FE International recently shared that it has over 80,000 buyers in its network. According to their Technology M&A: 2021 Outlook report, their buyers are vetted for financial, operational and acquisition history/fit purposes before being marketed to on a deal-by-deal basis, and at last count (end of 2020) their network represented c.$20 billion in dry capital, “with a relatively equal distribution across e-commerce and content business buyers, and a larger sum for SaaS buyers.” They also have a track record of repeat high-end buyers, which comes at a great advantage to sellers: 28% of their repeat buyers have 7- and 8- figures to deploy. Because of this, you can expect their buyers to be accustomed to the use of NDAs, two-way vetting processes, data rooms, legal procedures and so on. Based on this, their service seems far better suited to high 6-, 7- and 8-figure acquisitions than MicroAcquire, Flippa or Empire Flippers.
Their CEO and founder, Thomas Smale, recently tweeted:
“Success rates are far lower when sellers are representing themselves/via a marketplace partly because there are a vast number of unqualified buyers out there whose only way to get a deal is by presenting themselves as legitimate (good M&A firms won’t work with them!)”
What Do Past Clients Say?
Before selecting a marketplace or M&A advisor, you’ll want to do your research and hear what past customers have to say about their experience. You are going to be trusting this business to sell the fruits of your hard labor, and if others are posting about their negative experiences, this should be a red flag.

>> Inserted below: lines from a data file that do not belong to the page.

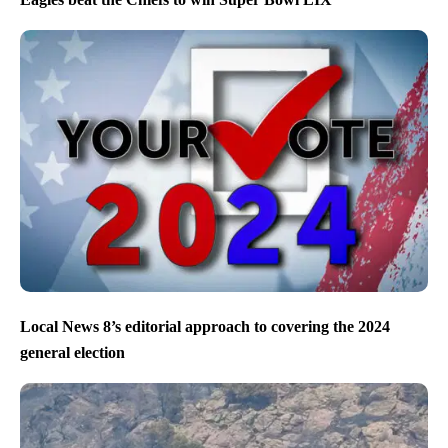
Local News 8’s editorial approach to covering the 2024
general election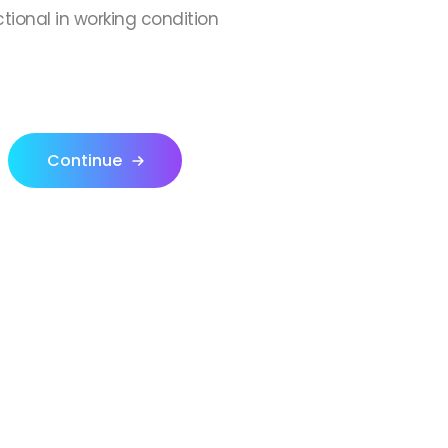
ctional in working condition
Continue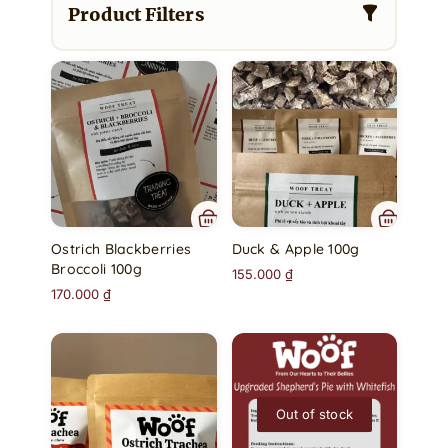
Product Filters
Ostrich Blackberries
Duck & Apple 100g
Broccoli 100g
155.000
₫
170.000
₫
Out of stock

For example, Flippa has been in hot water recently, as clients complained that they were being pulled unfairly from Flippa’s online listings.
Other Flippa reviews:
Empire Flippers reviews:
FE International reviews:
What’s the Takeaway?
Just as technology business opportunities have grown, so too have owners’ options for selling them. There are so many that it is easy to get decision fatigue. Whoever you choose to sell through, you want to make sure you choose wisely: as we have laid out today, not every option is created equal.
Our suggestion? Choose a company you can trust that has data to back up their results, and avoid letting your business be the test-base.